ACTIVITY - Output the listing below exactly, minus its images.

EXERCISE DATA -
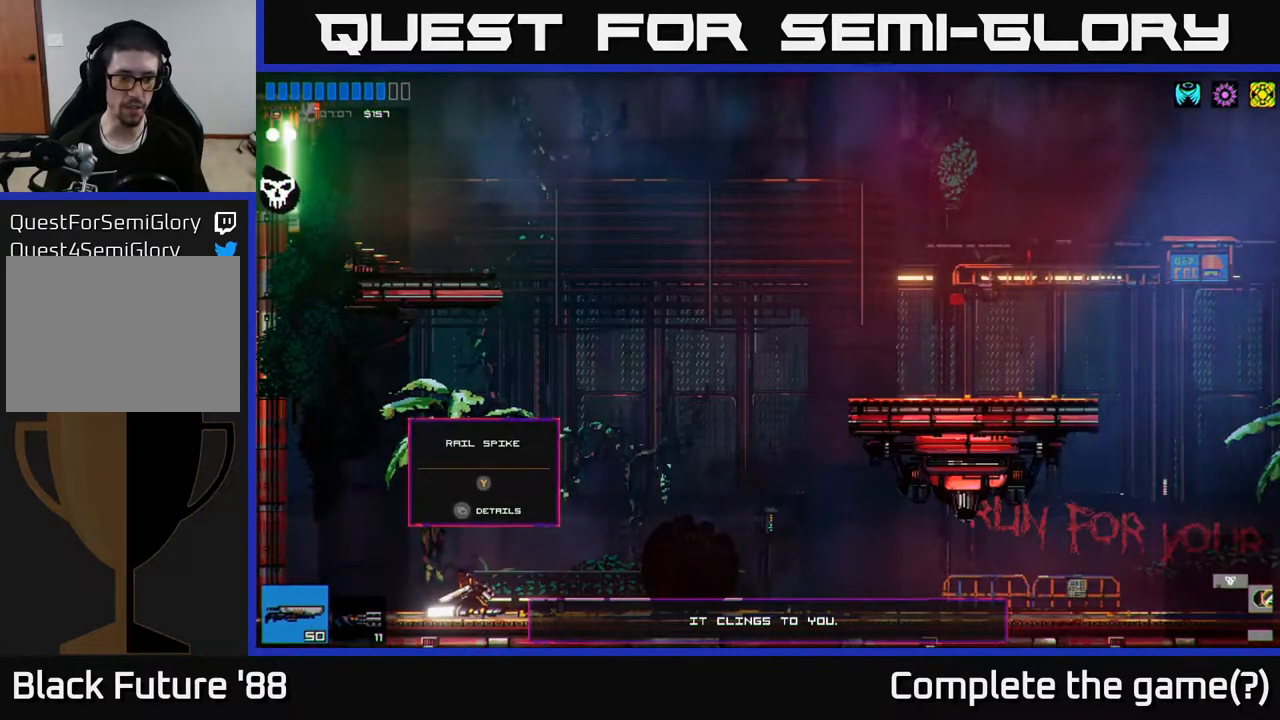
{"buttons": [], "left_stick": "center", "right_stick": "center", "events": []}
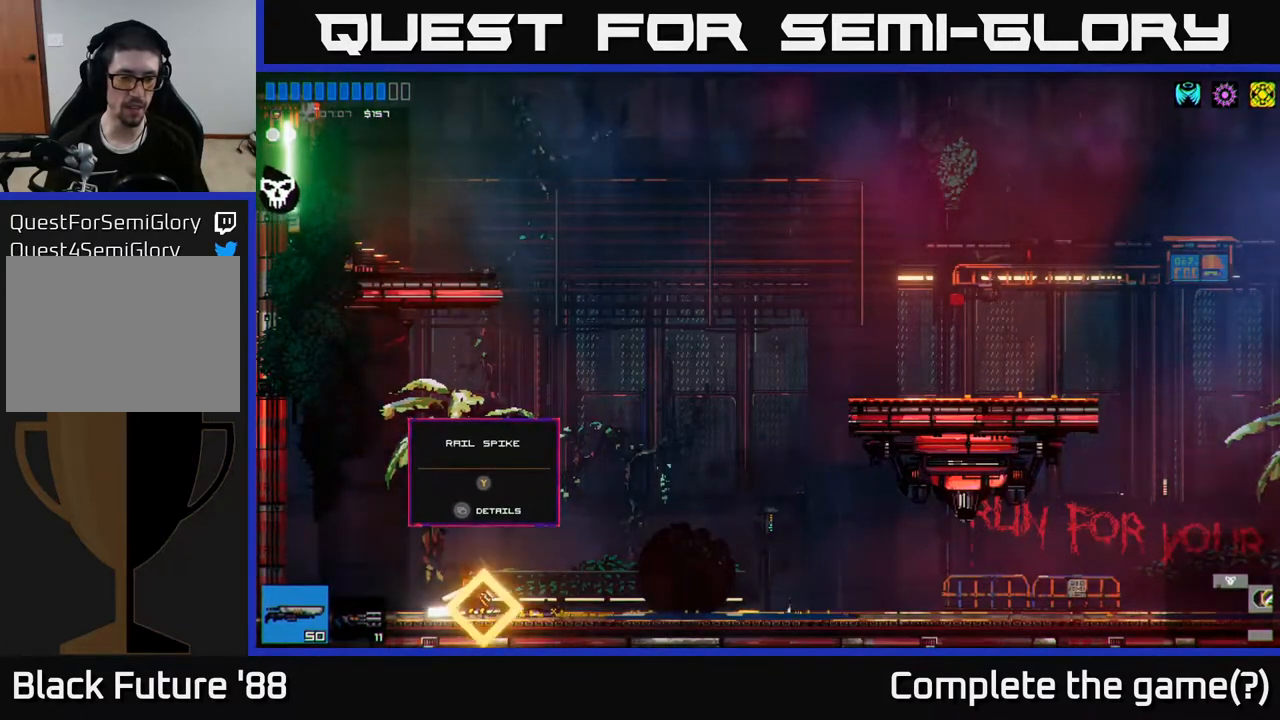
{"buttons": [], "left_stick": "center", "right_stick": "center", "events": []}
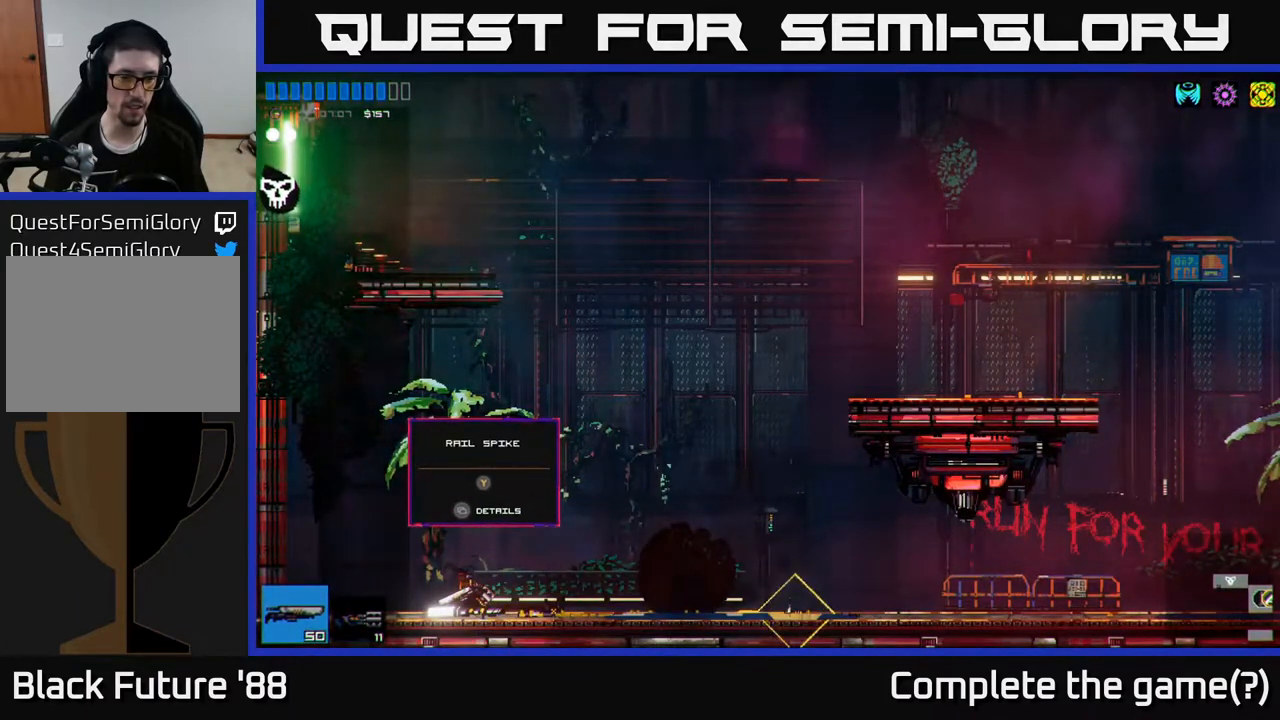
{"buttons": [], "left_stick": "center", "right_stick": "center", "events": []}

RESPONSE TO THIS TASK -
{"buttons": [], "left_stick": "center", "right_stick": "center", "events": []}
{"buttons": [], "left_stick": "center", "right_stick": "center", "events": []}
{"buttons": [], "left_stick": "center", "right_stick": "center", "events": []}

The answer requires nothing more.